Stored data entries
----------------------------------------

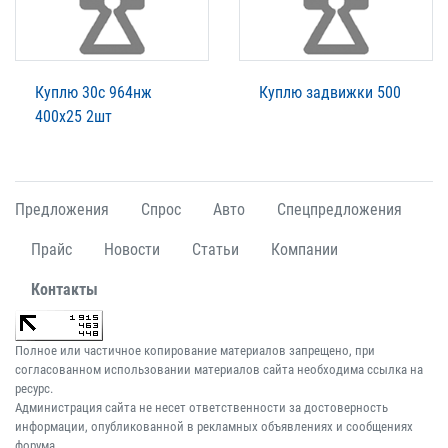
Куплю 30с 964нж
Куплю задвижки 500
400х25 2шт
Предложения
Спрос
Авто
Спецпредложения
Прайс
Новости
Статьи
Компании
Контакты
Полное или частичное копирование материалов запрещено, при
согласованном использовании материалов сайта необходима ссылка на
ресурс.
Администрация сайта не несет ответственности за достоверность
информации, опубликованной в рекламных объявлениях и сообщениях
форума.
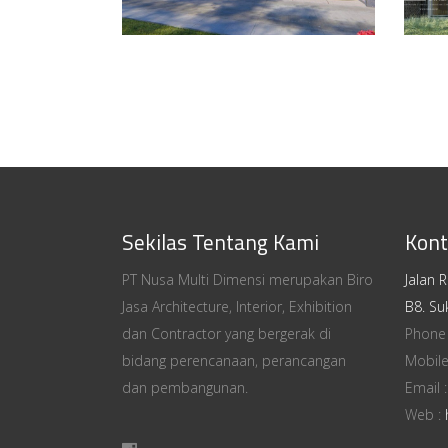
Sekilas Tentang Kami
Kont
PT Nusa Multi Dimensi merupakan Biro
Jalan 
Jasa Architecture, Interior, Exhibition
B8. Su
dan Contractor yang bergerak di
Phone
bidang perencanaan, perancangan
Mobile
dan pembangunan.
Email 
Web :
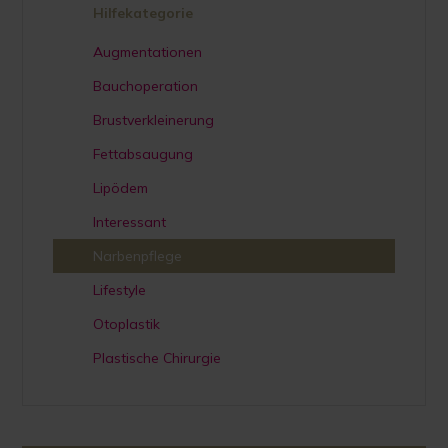
Hilfekategorie
Augmentationen
Bauchoperation
Brustverkleinerung
Fettabsaugung
Lipödem
Interessant
Narbenpflege
Lifestyle
Otoplastik
Plastische Chirurgie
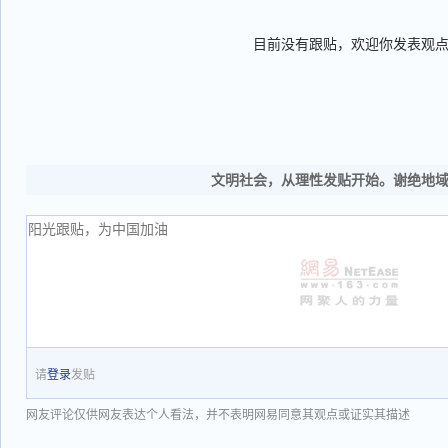
目前没有跟贴，欢迎你发表观
文明社会，从理性发贴开始。谢绝地
请
登录
发贴
网友评论仅供网友表达个人看法，并不表明网易同意其观点或证实其描述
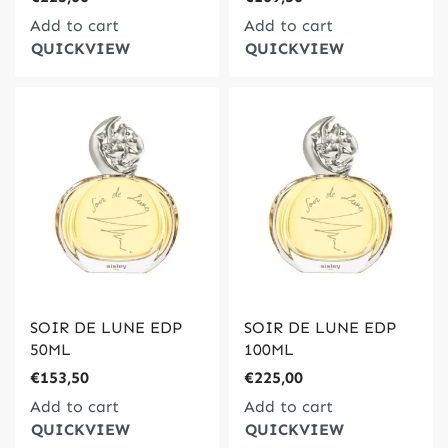
Add to cart
Add to cart
QUICKVIEW
QUICKVIEW
SOIR DE LUNE EDP
SOIR DE LUNE EDP
50ML
100ML
€
153,50
€
225,00
Add to cart
Add to cart
QUICKVIEW
QUICKVIEW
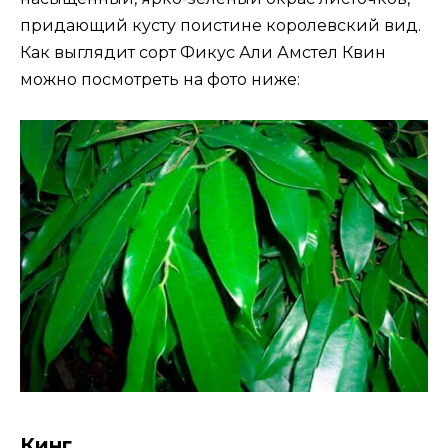
придающий кусту поистине королевский вид.
Как выглядит сорт Фикус Али Амстел Квин
можно посмотреть на фото ниже:
Кинг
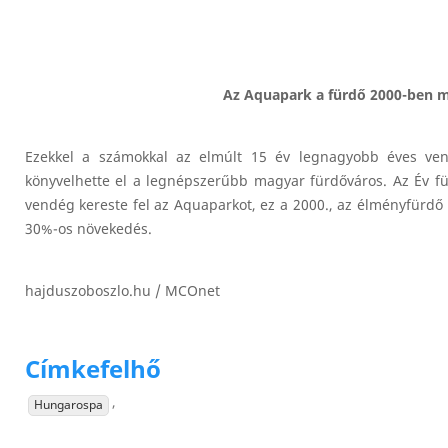
Az Aquapark a fürdő 2000-ben m
Ezekkel a számokkal az elmúlt 15 év legnagyobb éves ve
könyvelhette el a legnépszerűbb magyar fürdőváros. Az Év fürd
vendég kereste fel az Aquaparkot, ez a 2000., az élményfürdő 
30%-os növekedés.
hajduszoboszlo.hu / MCOnet
Címkefelhő
,
Hungarospa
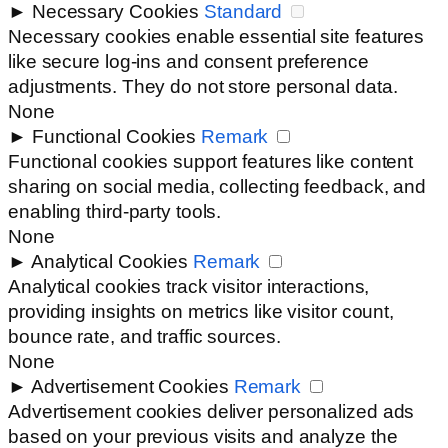
►
Necessary Cookies
Standard
Necessary cookies enable essential site features
like secure log-ins and consent preference
adjustments. They do not store personal data.
None
►
Functional Cookies
Remark
Functional cookies support features like content
sharing on social media, collecting feedback, and
enabling third-party tools.
None
►
Analytical Cookies
Remark
Analytical cookies track visitor interactions,
providing insights on metrics like visitor count,
bounce rate, and traffic sources.
None
►
Advertisement Cookies
Remark
Advertisement cookies deliver personalized ads
based on your previous visits and analyze the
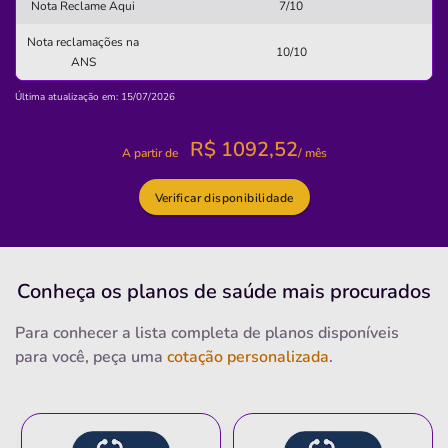
Nota Reclame Aqui
7/10
Não possui pronto atendimento
Nota reclamações na
10/10
(71)3245-5655
ANS
Informação indisponível
Última atualização em: 15/07/2026
Quero saber mais
R$
1092,52
A partir de
/ mês
Clínica
Verificar disponibilidade
Clínica Ana Catarina
CENTRO-ITABERABA/BA
Avenida Brigadeiro Eduardo Gomes, 57, Centro, Itaberaba
Conheça os planos
de saúde
mais procurados
- BA, 46880000
Para conhecer a lista completa de planos disponíveis
Não possui pronto atendimento
para você, peça uma
cotação personalizada
.
(75)3251-1032
maternidade
Quero saber mais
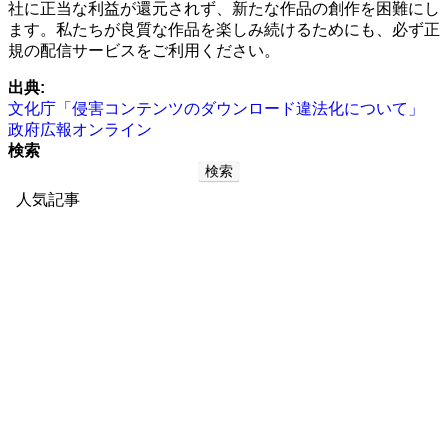
社に正当な利益が還元されず、新たな作品の創作を困難にし
ます。私たちが良質な作品を楽しみ続けるためにも、必ず正
規の配信サービスをご利用ください。
出典:
文化庁「侵害コンテンツのダウンロード違法化について」
政府広報オンライン
検索
検索
人気記事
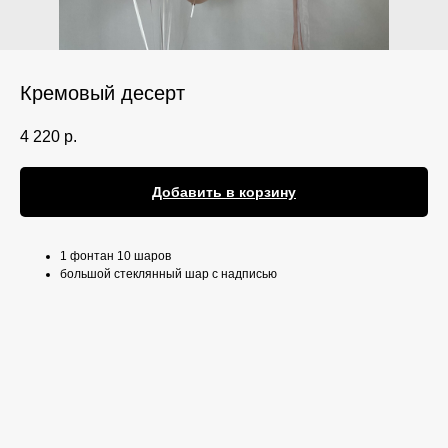
Кремовый десерт
4 220
р.
Добавить в корзину
1 фонтан 10 шаров
большой стеклянный шар с надписью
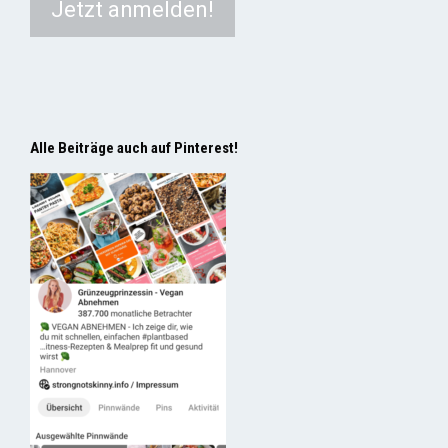
Alle Beiträge auch auf Pinterest!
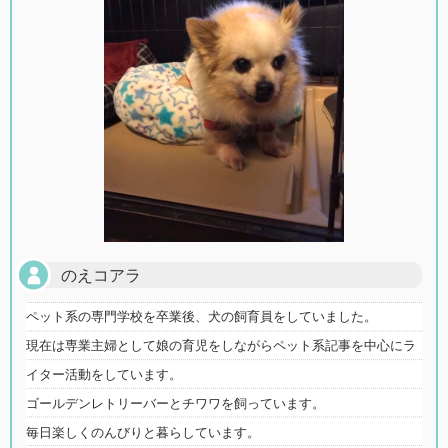
のえコアラ
ペット系の専門学校を卒業後、犬の飼育員をしていました。
現在は専業主婦として娘の育児をしながらペット系記事を中心にラ
イター活動をしています。
ゴールデンレトリーバーとチワワを飼っています。
毎日楽しくのんびりと暮らしています。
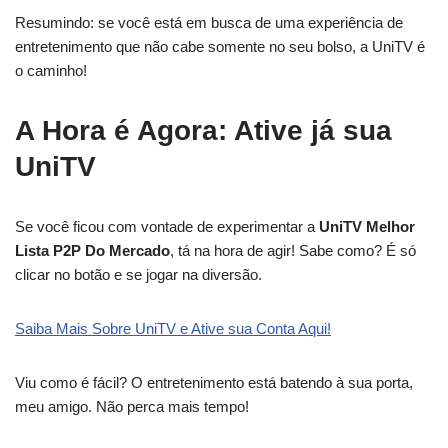
Resumindo: se você está em busca de uma experiência de
entretenimento que não cabe somente no seu bolso, a UniTV é
o caminho!
A Hora é Agora: Ative já sua
UniTV
Se você ficou com vontade de experimentar a
UniTV Melhor
Lista P2P Do Mercado
, tá na hora de agir! Sabe como? É só
clicar no botão e se jogar na diversão.
Saiba Mais Sobre UniTV e Ative sua Conta Aqui!
Viu como é fácil? O entretenimento está batendo à sua porta,
meu amigo. Não perca mais tempo!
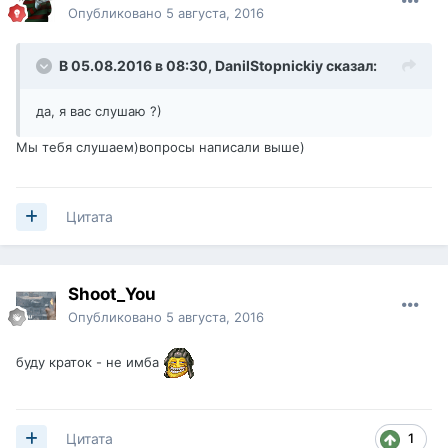
Опубликовано
5 августа, 2016
В 05.08.2016 в 08:30,
DanilStopnickiy
сказал:
да, я вас слушаю ?)
Мы тебя слушаем)вопросы написали выше)
Цитата
Shoot_You
Опубликовано
5 августа, 2016
буду краток - не имба
1
Цитата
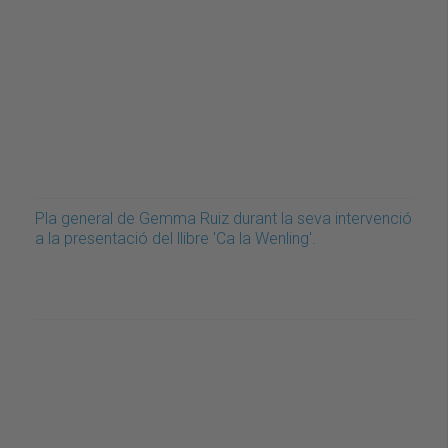
Pla general de Gemma Ruiz durant la seva intervenció
a la presentació del llibre 'Ca la Wenling'.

----------------------------------------

Omit the pictures, then give every record back exactly as it stands.

-- PROBLEM SOLUTION --
Куплю 30с 964нж
Куплю задвижки 500
400х25 2шт
Предложения
Спрос
Авто
Спецпредложения
Прайс
Новости
Статьи
Компании
Контакты
Полное или частичное копирование материалов запрещено, при
согласованном использовании материалов сайта необходима ссылка на
ресурс.
Администрация сайта не несет ответственности за достоверность
информации, опубликованной в рекламных объявлениях и сообщениях
форума.
Sekilas Tentang Kami
Kont
PT Nusa Multi Dimensi merupakan Biro
Jalan 
Jasa Architecture, Interior, Exhibition
B8. Su
dan Contractor yang bergerak di
Phone
bidang perencanaan, perancangan
Mobile
dan pembangunan.
Email 
Web :
Hilfekategorie
Augmentationen
Bauchoperation
Brustverkleinerung
Fettabsaugung
Lipödem
Interessant
Narbenpflege
Lifestyle
Otoplastik
Plastische Chirurgie
目前没有跟贴，欢迎你发表观
文明社会，从理性发贴开始。谢绝地
请
登录
发贴
网友评论仅供网友表达个人看法，并不表明网易同意其观点或证实其描述
Add to cart
Add to cart
QUICKVIEW
QUICKVIEW
SOIR DE LUNE EDP
SOIR DE LUNE EDP
50ML
100ML
€
153,50
€
225,00
Add to cart
Add to cart
QUICKVIEW
QUICKVIEW
придающий кусту поистине королевский вид.
Как выглядит сорт Фикус Али Амстел Квин
можно посмотреть на фото ниже:
Кинг
Az Aquapark a fürdő 2000-ben m
Ezekkel a számokkal az elmúlt 15 év legnagyobb éves ve
könyvelhette el a legnépszerűbb magyar fürdőváros. Az Év fürd
vendég kereste fel az Aquaparkot, ez a 2000., az élményfürdő 
30%-os növekedés.
hajduszoboszlo.hu / MCOnet
Címkefelhő
,
Hungarospa
►
Necessary Cookies
Standard
Necessary cookies enable essential site features
like secure log-ins and consent preference
adjustments. They do not store personal data.
None
►
Functional Cookies
Remark
Functional cookies support features like content
sharing on social media, collecting feedback, and
enabling third-party tools.
None
►
Analytical Cookies
Remark
Analytical cookies track visitor interactions,
providing insights on metrics like visitor count,
bounce rate, and traffic sources.
None
►
Advertisement Cookies
Remark
Advertisement cookies deliver personalized ads
based on your previous visits and analyze the
Nota Reclame Aqui
7/10
Não possui pronto atendimento
Nota reclamações na
10/10
(71)3245-5655
ANS
Informação indisponível
Última atualização em: 15/07/2026
Quero saber mais
R$
1092,52
A partir de
/ mês
Clínica
Verificar disponibilidade
Clínica Ana Catarina
CENTRO-ITABERABA/BA
Avenida Brigadeiro Eduardo Gomes, 57, Centro, Itaberaba
Conheça os planos
de saúde
mais procurados
- BA, 46880000
Para conhecer a lista completa de planos disponíveis
Não possui pronto atendimento
para você, peça uma
cotação personalizada
.
(75)3251-1032
maternidade
Quero saber mais
社に正当な利益が還元されず、新たな作品の創作を困難にし
ます。私たちが良質な作品を楽しみ続けるためにも、必ず正
規の配信サービスをご利用ください。
出典:
文化庁「侵害コンテンツのダウンロード違法化について」
政府広報オンライン
検索
検索
人気記事
Кремовый десерт
4 220
р.
Добавить в корзину
1 фонтан 10 шаров
большой стеклянный шар с надписью
Alle Beiträge auch auf Pinterest!
のえコアラ
ペット系の専門学校を卒業後、犬の飼育員をしていました。
現在は専業主婦として娘の育児をしながらペット系記事を中心にラ
イター活動をしています。
ゴールデンレトリーバーとチワワを飼っています。
毎日楽しくのんびりと暮らしています。
Resumindo: se você está em busca de uma experiência de
entretenimento que não cabe somente no seu bolso, a UniTV é
o caminho!
A Hora é Agora: Ative já sua
UniTV
Se você ficou com vontade de experimentar a
UniTV Melhor
Lista P2P Do Mercado
, tá na hora de agir! Sabe como? É só
clicar no botão e se jogar na diversão.
Saiba Mais Sobre UniTV e Ative sua Conta Aqui!
Viu como é fácil? O entretenimento está batendo à sua porta,
meu amigo. Não perca mais tempo!
Опубликовано
5 августа, 2016
В 05.08.2016 в 08:30,
DanilStopnickiy
сказал:
да, я вас слушаю ?)
Мы тебя слушаем)вопросы написали выше)
Цитата
Shoot_You
Опубликовано
5 августа, 2016
буду краток - не имба
1
Цитата
Pla general de Gemma Ruiz durant la seva intervenció
a la presentació del llibre 'Ca la Wenling'.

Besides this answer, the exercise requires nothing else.